Some of the most common benefits in kind include company cars or vans, health insurance, interest free loans, fuel provided for non-business use and employer provided living accommodation. Currently however the most tax efficient of all these benefits is the provision of an electric car.

The Benefit in Kind value of a company car is based on a percentage of the official value of the car, the P11D value, the percentage being primarily determined by the car’s CO2 emissions. As a rule of thumb, the higher the CO2 emissions and the higher the value of vehicle the higher the taxable value will be. However, for the 20-21 tax year, vehicles which for tax purposes are classed as electric will generate no tax liability. Such vehicles include both battery electric cars and, for cars registered after 6 April 2020, plug-in models with CO2 emissions of 1-50 g/km, where the electric-only range in miles exceeds 130.

For businesses who purchase 100% electric vehicles, whether they are Teslas, Jaguars, Peugeots or Skodas, the value of the vehicle is fully allowable against tax. For employees who are provided with an electric car as described above, for the 20-21 tax year there is no taxable benefit and for the next two years the taxable benefit is limited to 1% and 2% of the value of the vehicle respectively.

Finally, as traditional fuel is not provided for the vehicles there is no fuel benefit to be charged which makes the electric company car fully tax free.

I realise electric vehicles are not the cheapest, and you need to have a vehicle that meets your business requirements but given the current tax advantages electric is certainly worth considering.

○ ○ ○ ○

TO DO:
#1 Answer these questions using the company car tax passage.
(a) What primarily determines the percentage used to work out a company car's Benefit in Kind value?
(b) For an employee given an electric car, to what is the taxable benefit limited in each of the two years after the 20-21 tax year?
(c) Why is no fuel benefit charged on an electric company car?
#2 Write out the part of the company car tax passage that opens with the words containing "Finally, as traditional" and closes with "fully tax free.".

RAW DATA:

○ ○ ○ ○

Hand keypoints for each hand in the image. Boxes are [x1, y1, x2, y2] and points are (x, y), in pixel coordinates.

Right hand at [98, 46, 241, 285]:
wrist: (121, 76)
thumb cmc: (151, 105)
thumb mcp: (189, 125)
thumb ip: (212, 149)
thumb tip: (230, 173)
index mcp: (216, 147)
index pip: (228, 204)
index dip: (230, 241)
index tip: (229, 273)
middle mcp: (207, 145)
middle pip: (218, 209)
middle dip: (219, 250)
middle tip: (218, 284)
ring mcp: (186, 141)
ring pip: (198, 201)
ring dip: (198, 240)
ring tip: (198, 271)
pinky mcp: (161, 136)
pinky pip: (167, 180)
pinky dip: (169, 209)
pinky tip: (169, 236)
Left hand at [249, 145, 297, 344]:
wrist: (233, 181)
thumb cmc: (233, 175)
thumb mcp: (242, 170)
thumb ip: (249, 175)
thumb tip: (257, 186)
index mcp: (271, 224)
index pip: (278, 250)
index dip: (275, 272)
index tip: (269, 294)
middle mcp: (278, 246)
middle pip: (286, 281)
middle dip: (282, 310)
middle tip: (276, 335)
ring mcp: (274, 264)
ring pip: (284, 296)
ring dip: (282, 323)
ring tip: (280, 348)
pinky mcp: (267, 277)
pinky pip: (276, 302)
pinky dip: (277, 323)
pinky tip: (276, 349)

○ ○ ○ ○

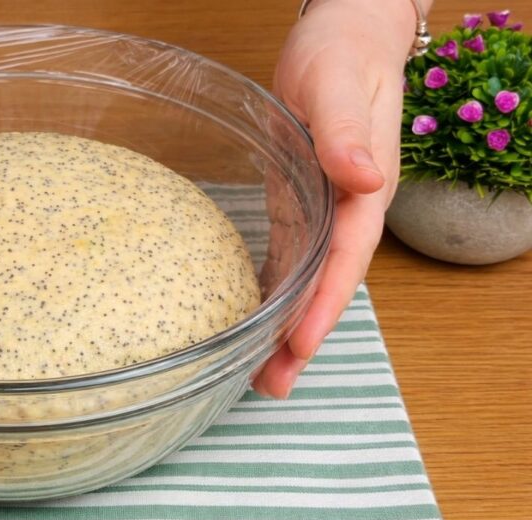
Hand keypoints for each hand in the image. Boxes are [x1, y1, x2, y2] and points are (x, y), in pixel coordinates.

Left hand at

○ ○ ○ ○

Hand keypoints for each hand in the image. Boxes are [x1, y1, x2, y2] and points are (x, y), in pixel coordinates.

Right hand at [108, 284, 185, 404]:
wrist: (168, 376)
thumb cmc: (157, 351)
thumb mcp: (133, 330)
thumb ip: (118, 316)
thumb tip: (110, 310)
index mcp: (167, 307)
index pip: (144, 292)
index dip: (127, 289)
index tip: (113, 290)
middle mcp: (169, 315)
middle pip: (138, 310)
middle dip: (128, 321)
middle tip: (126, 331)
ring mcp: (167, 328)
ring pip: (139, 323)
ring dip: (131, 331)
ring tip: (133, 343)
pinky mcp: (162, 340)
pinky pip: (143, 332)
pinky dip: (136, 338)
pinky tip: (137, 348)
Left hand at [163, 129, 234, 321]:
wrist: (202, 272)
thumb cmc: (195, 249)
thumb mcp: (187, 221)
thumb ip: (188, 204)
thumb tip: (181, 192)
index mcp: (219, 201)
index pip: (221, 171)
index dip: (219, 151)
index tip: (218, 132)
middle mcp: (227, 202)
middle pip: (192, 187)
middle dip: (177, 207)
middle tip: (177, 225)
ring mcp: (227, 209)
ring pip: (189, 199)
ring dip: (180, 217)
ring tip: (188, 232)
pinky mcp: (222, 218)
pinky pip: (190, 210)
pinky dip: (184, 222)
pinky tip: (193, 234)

○ ○ ○ ○

EXPECTED OUTPUTS:
#1
(a) The car's CO2 emissions.
(b) 1% of the vehicle's value in the first year and 2% in the second.
(c) Traditional fuel is not provided for the vehicles.

#2
Finally, as traditional fuel is not provided for the vehicles there is no fuel benefit to be charged which makes the electric company car fully tax free.